Collected data entries:
::::::::::

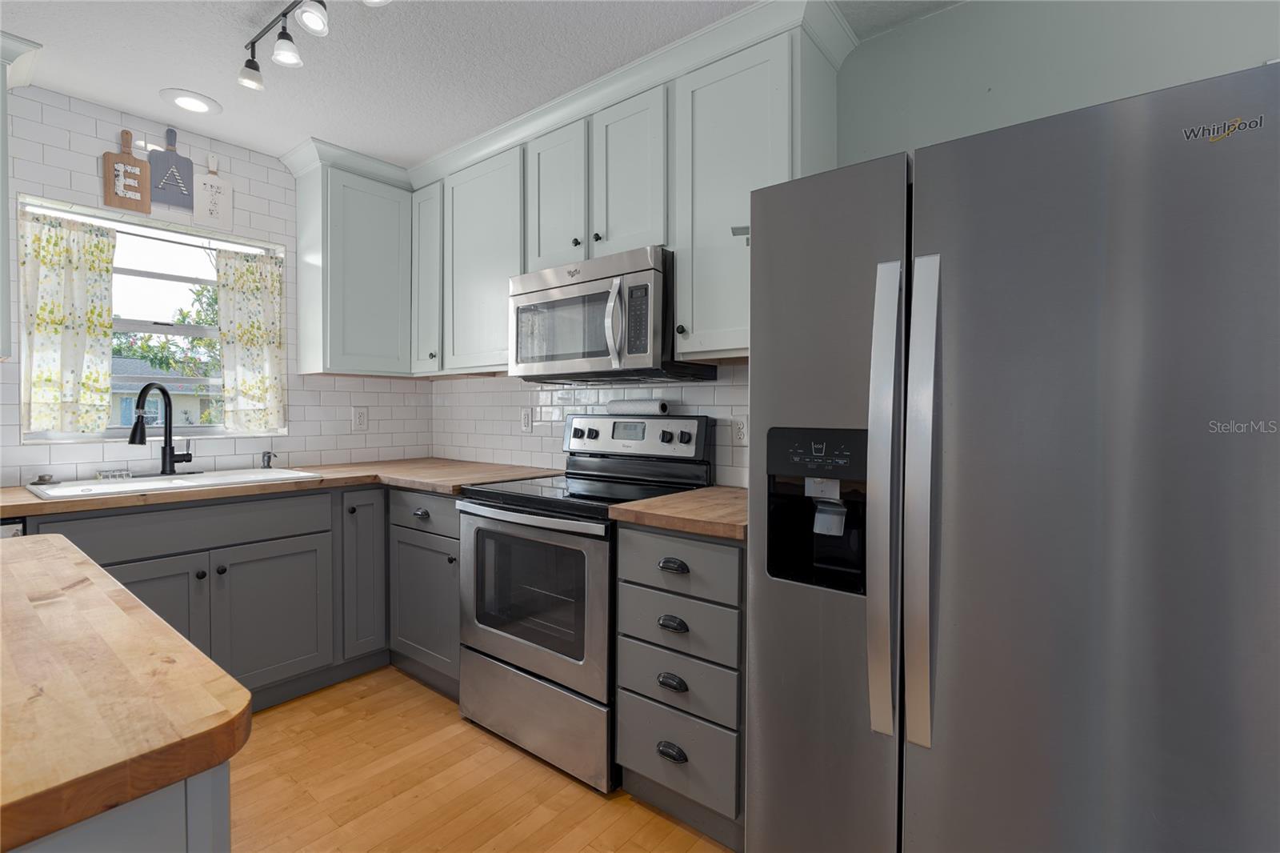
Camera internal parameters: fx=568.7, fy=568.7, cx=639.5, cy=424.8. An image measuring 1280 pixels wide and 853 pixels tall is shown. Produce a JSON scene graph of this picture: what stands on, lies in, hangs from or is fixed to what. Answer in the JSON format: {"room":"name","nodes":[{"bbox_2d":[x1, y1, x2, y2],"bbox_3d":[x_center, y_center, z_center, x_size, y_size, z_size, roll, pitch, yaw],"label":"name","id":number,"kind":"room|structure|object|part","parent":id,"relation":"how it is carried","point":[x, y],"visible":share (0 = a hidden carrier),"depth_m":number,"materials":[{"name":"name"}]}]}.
{"room":"kitchen","nodes":[
{"label":"kitchen","id":0,"kind":"room"},
{"bbox_2d":[0,84,432,485],"bbox_3d":[-2.748,-0.073,1.773,0.154,2.438,4.512,1,2,38],"label":"back wall","id":1,"kind":"structure","parent":0,"point":[244,175],"depth_m":2.56,"materials":[{"name":"white tile"}]},
{"bbox_2d":[0,34,42,362],"bbox_3d":[-2.478,-0.746,1.671,0.400,1.071,0.978,1,2,38],"label":"upper cabinet","id":2,"kind":"object","parent":1,"relation":"attached to","point":[6,277],"visible":0.99,"depth_m":1.90,"materials":[{"name":"paint"}]},
{"bbox_2d":[102,132,150,213],"bbox_3d":[-2.153,-1.061,2.385,0.021,0.323,0.147,1,2,38],"label":"cutting board","id":3,"kind":"object","parent":1,"relation":"hanging from","point":[131,160],"visible":0.99,"depth_m":2.38,"materials":[{"name":"brown wood"}]},
{"bbox_2d":[13,190,287,442],"bbox_3d":[-2.122,-0.422,2.551,0.136,0.970,0.926,1,2,38],"label":"window","id":4,"kind":"structure","parent":1,"relation":"in","point":[154,274],"depth_m":2.53,"materials":[{"name":"white"}]},
{"bbox_2d":[17,207,115,434],"bbox_3d":[-2.278,-0.396,2.266,0.054,0.865,0.282,1,2,38],"label":"curtain","id":5,"kind":"object","parent":4,"relation":"hanging from","point":[101,239],"visible":0.96,"depth_m":2.26,"materials":[{"name":"fabric"}]},
{"bbox_2d":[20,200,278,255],"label":"curtain rod","id":6,"kind":"object","parent":4,"relation":"attached to","point":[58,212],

::::::::::

§ **Problem to solve**
Could you retype every line above exactly as it appears, skipping the pictures?

§ **Expected answer**
Camera internal parameters: fx=568.7, fy=568.7, cx=639.5, cy=424.8. An image measuring 1280 pixels wide and 853 pixels tall is shown. Produce a JSON scene graph of this picture: what stands on, lies in, hangs from or is fixed to what. Answer in the JSON format: {"room":"name","nodes":[{"bbox_2d":[x1, y1, x2, y2],"bbox_3d":[x_center, y_center, z_center, x_size, y_size, z_size, roll, pitch, yaw],"label":"name","id":number,"kind":"room|structure|object|part","parent":id,"relation":"how it is carried","point":[x, y],"visible":share (0 = a hidden carrier),"depth_m":number,"materials":[{"name":"name"}]}]}.
{"room":"kitchen","nodes":[
{"label":"kitchen","id":0,"kind":"room"},
{"bbox_2d":[0,84,432,485],"bbox_3d":[-2.748,-0.073,1.773,0.154,2.438,4.512,1,2,38],"label":"back wall","id":1,"kind":"structure","parent":0,"point":[244,175],"depth_m":2.56,"materials":[{"name":"white tile"}]},
{"bbox_2d":[0,34,42,362],"bbox_3d":[-2.478,-0.746,1.671,0.400,1.071,0.978,1,2,38],"label":"upper cabinet","id":2,"kind":"object","parent":1,"relation":"attached to","point":[6,277],"visible":0.99,"depth_m":1.90,"materials":[{"name":"paint"}]},
{"bbox_2d":[102,132,150,213],"bbox_3d":[-2.153,-1.061,2.385,0.021,0.323,0.147,1,2,38],"label":"cutting board","id":3,"kind":"object","parent":1,"relation":"hanging from","point":[131,160],"visible":0.99,"depth_m":2.38,"materials":[{"name":"brown wood"}]},
{"bbox_2d":[13,190,287,442],"bbox_3d":[-2.122,-0.422,2.551,0.136,0.970,0.926,1,2,38],"label":"window","id":4,"kind":"structure","parent":1,"relation":"in","point":[154,274],"depth_m":2.53,"materials":[{"name":"white"}]},
{"bbox_2d":[17,207,115,434],"bbox_3d":[-2.278,-0.396,2.266,0.054,0.865,0.282,1,2,38],"label":"curtain","id":5,"kind":"object","parent":4,"relation":"hanging from","point":[101,239],"visible":0.96,"depth_m":2.26,"materials":[{"name":"fabric"}]},
{"bbox_2d":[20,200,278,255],"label":"curtain rod","id":6,"kind":"object","parent":4,"relation":"attached to","point":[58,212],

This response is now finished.